## Given passage
IComparer, IEqualityComparer and IKeyComparer

These three interfaces are used in various ways by the collections framework in .NET. Take IComparer for example – it can be used to provide a sort ranking for any two objects. Now - there is a related interface called IComparable in which an element object can sort itself but it is fairly common for this interface not to be implemented so the IComparer gives you an external and more flexible mechanism for sorting.

One pattern that I used with comparers is to create one for each of my domain objects, then sub-class it for each of the various properties. These sub-classes then become accessible off the base domain object comparer as static properties (SortByLastName type stuff). If you want to get really fancy you can even make it support multi-property sorts by having the base comparer take a paramarray of sorts which it then applies sequentially to determine the ultimate sort order.

So thats IComparer – what about IEqualityComparer and IKeyComparer? Well IEqualityComparer is a special kind of comparer which is use to determine equality only – so it can’t really be used for sorts. Its reason for being is a bit fuzzy for me but from what I read the idea is that it is useful for culture aware comparisons where a straight string comparison wouldn’t work correctly. The MSDN documentation also had some interesting implementation notes:

“The Equals method is reflexive, symmetric, and transitive. That is, it returns true if used to compare an object with itself; true for two objects x and y if it is true for y and x; and true for two objects x and z if it is true for x and y and also true for y and z. Implementations are required to ensure that if the Equals method returns true for two objects x and y, then the value returned by the GetHashCode method for x must equal the value returned for y.”

Looks to me like a good candidate for a unit test whenever you implement one because it would be so easy to get one of those implementation details wrong and cause all kinds of wierdness.

Saved entries

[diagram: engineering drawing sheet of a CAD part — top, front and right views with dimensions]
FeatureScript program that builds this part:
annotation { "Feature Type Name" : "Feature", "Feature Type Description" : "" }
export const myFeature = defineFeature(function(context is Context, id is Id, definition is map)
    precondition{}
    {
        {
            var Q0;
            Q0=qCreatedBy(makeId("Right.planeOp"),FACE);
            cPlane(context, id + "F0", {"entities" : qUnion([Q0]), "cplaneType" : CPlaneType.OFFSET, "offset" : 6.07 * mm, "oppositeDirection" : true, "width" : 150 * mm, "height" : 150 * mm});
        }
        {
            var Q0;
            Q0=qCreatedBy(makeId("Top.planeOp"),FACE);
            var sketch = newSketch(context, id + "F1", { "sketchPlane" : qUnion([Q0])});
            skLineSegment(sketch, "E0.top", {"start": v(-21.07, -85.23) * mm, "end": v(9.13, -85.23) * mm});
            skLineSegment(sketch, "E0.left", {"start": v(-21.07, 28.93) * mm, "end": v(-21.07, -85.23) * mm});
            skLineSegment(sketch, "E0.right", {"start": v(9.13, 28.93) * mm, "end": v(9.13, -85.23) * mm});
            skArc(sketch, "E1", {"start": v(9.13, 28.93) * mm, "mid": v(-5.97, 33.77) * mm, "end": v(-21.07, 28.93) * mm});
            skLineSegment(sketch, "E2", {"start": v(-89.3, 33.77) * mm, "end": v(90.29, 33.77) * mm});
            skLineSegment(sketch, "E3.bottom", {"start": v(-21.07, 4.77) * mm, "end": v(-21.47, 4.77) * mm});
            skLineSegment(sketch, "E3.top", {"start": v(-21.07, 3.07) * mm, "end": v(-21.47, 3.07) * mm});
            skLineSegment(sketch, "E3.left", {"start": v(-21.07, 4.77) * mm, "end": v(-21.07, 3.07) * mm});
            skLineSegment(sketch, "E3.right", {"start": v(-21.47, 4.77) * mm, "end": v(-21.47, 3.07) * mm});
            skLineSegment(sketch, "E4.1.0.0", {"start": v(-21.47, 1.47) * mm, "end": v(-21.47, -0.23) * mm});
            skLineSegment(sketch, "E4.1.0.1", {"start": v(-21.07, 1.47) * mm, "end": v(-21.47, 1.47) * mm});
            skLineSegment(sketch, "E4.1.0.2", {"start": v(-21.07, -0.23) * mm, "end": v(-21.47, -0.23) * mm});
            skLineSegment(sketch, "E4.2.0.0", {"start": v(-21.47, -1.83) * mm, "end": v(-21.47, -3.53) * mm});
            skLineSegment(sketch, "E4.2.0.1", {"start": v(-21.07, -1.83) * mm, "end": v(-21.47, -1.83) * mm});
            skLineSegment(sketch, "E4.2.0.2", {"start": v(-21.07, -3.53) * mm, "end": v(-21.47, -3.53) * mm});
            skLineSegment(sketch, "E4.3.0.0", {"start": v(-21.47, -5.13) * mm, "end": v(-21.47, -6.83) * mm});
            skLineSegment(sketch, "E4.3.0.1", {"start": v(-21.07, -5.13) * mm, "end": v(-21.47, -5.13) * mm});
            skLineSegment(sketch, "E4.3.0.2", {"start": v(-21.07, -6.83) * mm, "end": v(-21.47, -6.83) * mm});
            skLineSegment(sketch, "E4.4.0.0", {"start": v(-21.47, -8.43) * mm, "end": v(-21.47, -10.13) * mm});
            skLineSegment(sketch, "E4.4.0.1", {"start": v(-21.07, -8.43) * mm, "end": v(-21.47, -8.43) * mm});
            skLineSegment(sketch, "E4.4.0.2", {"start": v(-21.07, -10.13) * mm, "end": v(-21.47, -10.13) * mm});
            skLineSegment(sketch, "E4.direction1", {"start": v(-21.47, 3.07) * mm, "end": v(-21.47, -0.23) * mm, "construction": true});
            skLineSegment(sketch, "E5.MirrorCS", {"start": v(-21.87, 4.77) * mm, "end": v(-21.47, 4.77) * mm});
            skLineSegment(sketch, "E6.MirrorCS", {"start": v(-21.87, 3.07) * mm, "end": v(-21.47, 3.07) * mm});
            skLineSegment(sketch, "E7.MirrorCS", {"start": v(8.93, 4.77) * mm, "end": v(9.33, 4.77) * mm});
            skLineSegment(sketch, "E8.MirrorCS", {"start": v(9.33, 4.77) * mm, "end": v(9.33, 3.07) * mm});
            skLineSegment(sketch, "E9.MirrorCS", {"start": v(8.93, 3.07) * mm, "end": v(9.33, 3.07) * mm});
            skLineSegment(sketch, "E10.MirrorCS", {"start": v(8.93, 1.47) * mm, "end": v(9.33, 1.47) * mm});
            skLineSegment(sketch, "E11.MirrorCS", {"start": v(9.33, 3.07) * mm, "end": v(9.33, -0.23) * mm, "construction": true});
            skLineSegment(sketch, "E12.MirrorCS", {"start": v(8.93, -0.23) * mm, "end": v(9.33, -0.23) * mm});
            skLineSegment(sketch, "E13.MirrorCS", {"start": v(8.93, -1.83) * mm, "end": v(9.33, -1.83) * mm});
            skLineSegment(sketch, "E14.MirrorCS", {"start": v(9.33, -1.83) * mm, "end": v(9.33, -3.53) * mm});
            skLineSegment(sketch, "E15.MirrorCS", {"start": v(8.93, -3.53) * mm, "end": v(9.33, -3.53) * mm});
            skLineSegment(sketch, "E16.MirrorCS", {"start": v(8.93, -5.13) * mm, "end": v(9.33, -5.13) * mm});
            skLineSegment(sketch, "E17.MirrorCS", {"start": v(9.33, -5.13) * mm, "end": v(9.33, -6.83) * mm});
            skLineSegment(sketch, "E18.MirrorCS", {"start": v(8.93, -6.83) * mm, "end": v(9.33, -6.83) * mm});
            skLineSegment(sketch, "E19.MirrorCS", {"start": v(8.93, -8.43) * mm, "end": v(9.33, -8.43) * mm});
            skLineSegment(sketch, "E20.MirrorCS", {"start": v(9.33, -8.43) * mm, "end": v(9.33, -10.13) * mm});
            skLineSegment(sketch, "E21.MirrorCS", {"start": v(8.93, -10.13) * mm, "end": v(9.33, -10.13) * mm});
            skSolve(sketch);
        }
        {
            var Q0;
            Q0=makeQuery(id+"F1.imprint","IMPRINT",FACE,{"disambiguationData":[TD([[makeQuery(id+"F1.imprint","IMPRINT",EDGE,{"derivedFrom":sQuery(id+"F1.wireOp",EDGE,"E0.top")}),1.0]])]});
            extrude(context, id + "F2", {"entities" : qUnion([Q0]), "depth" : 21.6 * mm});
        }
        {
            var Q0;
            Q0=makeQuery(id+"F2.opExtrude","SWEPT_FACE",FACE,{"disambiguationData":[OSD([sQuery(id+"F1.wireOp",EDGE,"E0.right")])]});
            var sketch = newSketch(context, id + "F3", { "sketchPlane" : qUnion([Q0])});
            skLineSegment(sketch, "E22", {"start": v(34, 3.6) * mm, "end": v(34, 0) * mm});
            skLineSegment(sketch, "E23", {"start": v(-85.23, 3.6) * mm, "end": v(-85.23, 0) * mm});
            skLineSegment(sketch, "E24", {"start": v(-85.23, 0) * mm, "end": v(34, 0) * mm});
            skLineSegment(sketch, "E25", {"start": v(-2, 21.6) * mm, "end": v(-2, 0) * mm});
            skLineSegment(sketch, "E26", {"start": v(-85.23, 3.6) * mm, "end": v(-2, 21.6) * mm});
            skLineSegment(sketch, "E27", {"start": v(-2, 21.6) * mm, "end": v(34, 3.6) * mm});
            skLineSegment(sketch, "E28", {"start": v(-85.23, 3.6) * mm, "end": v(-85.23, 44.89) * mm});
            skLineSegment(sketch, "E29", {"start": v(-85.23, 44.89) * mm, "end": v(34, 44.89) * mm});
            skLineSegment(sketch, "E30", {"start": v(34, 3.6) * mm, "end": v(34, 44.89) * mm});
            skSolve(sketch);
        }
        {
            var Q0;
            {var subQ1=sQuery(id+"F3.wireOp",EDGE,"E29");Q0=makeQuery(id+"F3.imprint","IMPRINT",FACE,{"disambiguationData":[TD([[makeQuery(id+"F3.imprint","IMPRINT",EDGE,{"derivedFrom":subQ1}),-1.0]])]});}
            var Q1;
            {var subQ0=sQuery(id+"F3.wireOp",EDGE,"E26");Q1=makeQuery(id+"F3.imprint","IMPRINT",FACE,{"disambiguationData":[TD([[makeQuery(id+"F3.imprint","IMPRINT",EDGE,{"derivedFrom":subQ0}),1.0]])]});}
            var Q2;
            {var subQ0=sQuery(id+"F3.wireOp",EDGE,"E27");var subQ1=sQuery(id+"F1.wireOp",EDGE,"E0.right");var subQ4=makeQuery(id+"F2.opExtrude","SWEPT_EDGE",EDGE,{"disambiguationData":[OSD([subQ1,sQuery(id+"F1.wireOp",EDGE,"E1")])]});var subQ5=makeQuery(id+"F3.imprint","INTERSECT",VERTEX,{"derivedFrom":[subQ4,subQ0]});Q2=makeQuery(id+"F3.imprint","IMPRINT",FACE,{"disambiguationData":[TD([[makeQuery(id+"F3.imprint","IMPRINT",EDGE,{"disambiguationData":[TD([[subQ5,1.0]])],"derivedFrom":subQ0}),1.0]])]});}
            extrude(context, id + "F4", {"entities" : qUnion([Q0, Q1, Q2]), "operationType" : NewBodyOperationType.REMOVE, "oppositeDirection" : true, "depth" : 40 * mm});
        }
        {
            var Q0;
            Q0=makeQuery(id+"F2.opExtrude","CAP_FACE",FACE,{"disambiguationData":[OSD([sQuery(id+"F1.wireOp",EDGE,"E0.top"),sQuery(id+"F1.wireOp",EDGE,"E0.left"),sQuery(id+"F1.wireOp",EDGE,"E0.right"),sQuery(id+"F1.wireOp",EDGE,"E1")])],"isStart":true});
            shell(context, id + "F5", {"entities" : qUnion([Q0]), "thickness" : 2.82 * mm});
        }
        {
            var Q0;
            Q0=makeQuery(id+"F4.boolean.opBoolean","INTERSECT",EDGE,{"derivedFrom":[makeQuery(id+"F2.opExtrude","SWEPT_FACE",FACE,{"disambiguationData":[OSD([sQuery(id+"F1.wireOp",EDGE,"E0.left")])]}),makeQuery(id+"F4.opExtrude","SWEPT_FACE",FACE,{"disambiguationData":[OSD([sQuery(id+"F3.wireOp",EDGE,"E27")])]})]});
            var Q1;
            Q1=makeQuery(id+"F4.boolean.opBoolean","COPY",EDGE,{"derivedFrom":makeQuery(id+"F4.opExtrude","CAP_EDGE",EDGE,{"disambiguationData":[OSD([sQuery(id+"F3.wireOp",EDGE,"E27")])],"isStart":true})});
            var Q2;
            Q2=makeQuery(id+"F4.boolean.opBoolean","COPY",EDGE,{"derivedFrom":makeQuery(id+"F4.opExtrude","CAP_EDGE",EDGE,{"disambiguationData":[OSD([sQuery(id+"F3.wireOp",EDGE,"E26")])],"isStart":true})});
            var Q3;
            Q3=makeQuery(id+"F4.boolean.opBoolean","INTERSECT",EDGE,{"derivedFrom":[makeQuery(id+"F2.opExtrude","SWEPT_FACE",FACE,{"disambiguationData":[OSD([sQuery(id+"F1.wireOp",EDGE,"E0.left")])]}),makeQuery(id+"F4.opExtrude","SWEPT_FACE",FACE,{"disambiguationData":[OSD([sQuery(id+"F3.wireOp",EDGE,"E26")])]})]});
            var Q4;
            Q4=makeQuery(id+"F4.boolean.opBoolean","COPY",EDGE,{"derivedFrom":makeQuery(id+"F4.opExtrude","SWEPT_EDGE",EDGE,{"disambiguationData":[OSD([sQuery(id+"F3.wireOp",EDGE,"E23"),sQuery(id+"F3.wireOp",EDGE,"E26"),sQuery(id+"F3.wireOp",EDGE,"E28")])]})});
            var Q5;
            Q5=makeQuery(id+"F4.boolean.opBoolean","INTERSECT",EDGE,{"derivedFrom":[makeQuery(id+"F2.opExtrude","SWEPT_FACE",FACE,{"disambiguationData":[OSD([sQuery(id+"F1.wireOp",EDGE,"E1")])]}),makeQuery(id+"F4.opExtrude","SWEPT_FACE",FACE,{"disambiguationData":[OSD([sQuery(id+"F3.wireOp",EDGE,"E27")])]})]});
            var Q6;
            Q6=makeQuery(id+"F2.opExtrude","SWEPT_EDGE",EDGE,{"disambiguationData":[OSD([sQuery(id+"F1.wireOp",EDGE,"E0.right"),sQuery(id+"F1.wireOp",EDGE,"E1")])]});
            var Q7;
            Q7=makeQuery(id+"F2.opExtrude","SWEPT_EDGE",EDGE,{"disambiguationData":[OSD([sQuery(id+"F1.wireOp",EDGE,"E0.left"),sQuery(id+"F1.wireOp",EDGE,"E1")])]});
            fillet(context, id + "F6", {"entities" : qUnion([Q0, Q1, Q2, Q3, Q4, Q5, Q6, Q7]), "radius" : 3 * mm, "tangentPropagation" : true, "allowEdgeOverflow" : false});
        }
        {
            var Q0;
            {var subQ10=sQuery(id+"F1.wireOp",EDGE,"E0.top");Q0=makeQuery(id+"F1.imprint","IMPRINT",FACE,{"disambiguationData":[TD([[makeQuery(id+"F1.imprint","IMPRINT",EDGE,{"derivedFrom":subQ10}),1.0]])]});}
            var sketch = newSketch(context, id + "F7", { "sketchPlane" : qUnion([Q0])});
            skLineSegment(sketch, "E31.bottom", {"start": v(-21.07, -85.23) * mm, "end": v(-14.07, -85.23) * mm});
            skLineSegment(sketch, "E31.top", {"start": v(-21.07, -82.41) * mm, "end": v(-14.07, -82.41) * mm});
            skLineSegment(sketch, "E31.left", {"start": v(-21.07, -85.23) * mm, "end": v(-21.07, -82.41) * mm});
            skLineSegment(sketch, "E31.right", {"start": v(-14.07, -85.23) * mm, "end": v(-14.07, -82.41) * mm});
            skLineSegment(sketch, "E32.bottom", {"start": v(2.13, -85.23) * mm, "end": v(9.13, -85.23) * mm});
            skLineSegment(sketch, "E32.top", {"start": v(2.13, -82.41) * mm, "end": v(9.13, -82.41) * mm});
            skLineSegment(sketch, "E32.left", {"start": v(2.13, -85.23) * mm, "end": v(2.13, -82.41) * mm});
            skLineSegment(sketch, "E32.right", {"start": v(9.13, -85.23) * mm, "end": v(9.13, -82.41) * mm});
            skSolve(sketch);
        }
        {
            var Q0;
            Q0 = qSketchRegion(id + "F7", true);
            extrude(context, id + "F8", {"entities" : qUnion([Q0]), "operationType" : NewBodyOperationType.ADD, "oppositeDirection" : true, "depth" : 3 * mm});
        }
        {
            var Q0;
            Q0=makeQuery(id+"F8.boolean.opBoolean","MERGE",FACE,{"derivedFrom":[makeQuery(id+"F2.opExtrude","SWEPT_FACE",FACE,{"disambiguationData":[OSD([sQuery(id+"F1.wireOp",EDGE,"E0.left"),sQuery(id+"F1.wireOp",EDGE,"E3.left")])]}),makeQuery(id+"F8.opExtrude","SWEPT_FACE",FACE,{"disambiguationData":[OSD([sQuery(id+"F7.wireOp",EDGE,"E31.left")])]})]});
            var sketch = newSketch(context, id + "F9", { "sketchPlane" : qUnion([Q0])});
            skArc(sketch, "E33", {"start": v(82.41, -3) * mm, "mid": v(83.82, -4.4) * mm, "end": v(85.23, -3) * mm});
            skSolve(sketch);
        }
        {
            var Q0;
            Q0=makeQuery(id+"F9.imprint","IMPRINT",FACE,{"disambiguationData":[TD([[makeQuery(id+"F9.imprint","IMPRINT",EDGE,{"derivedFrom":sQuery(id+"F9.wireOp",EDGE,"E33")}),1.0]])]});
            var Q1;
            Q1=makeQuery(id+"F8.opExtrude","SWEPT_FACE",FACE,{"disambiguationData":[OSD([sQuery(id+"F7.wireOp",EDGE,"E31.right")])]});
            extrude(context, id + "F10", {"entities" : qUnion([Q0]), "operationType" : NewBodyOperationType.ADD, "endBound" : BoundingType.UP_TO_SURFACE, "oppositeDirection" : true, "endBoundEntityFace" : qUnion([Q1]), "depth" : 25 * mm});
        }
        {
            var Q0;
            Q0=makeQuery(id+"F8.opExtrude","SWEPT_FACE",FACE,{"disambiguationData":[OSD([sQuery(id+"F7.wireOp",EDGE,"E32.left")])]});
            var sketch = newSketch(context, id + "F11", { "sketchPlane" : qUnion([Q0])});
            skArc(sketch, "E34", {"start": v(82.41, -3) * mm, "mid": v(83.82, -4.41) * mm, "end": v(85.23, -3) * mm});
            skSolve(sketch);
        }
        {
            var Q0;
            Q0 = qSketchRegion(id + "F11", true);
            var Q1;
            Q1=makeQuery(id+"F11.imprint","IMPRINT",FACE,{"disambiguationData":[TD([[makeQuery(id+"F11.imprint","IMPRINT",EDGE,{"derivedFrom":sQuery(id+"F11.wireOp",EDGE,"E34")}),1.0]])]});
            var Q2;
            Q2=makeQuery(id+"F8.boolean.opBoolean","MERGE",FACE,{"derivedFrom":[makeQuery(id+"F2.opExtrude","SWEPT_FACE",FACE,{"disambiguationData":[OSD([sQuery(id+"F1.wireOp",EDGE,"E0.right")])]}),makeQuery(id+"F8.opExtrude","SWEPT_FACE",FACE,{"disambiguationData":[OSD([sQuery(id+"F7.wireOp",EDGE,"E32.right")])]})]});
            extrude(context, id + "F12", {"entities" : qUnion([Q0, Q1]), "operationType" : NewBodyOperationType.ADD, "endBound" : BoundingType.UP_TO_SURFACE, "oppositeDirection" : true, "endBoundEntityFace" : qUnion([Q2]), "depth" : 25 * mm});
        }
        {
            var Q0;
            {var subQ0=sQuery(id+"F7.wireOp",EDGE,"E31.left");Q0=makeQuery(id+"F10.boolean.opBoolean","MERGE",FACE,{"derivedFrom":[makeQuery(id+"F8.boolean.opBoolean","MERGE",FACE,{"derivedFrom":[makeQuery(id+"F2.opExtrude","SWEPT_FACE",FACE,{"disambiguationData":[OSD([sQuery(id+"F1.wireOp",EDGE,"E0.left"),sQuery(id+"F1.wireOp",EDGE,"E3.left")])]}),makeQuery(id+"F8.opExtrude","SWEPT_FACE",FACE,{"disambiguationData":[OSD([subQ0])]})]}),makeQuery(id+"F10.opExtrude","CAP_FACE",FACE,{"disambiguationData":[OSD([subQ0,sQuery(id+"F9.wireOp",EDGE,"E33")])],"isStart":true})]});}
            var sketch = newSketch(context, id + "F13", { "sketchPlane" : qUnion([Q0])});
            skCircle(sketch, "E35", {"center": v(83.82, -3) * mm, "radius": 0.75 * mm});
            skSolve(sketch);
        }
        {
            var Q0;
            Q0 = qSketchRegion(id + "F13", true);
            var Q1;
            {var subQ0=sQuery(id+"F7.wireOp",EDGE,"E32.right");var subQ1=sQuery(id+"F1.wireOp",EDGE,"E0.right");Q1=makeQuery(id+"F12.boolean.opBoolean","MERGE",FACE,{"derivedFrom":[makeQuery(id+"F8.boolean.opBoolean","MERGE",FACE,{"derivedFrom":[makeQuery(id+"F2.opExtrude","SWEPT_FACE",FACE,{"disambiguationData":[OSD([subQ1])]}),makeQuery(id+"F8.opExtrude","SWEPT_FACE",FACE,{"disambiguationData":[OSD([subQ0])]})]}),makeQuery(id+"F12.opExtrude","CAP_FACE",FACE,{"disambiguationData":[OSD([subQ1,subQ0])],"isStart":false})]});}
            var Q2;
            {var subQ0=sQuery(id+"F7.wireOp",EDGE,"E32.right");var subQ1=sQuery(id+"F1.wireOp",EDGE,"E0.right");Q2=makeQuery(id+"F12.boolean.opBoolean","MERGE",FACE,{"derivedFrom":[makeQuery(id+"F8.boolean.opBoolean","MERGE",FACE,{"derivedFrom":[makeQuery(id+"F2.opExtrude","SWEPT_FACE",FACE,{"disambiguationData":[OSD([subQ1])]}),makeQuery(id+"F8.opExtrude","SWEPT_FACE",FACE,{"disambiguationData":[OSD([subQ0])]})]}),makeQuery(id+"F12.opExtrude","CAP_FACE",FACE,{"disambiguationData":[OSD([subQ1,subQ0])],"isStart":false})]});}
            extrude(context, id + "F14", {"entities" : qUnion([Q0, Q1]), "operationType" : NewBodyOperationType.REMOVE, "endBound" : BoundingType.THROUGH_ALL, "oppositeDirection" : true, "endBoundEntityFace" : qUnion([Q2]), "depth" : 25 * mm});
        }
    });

## What to work on
According to the text on .NET comparer interfaces, what is IEqualityComparer used to determine? The saved entries are not needed for the task that follows.

## Result of this exercise
It is used to determine equality only, so it can't really be used for sorts.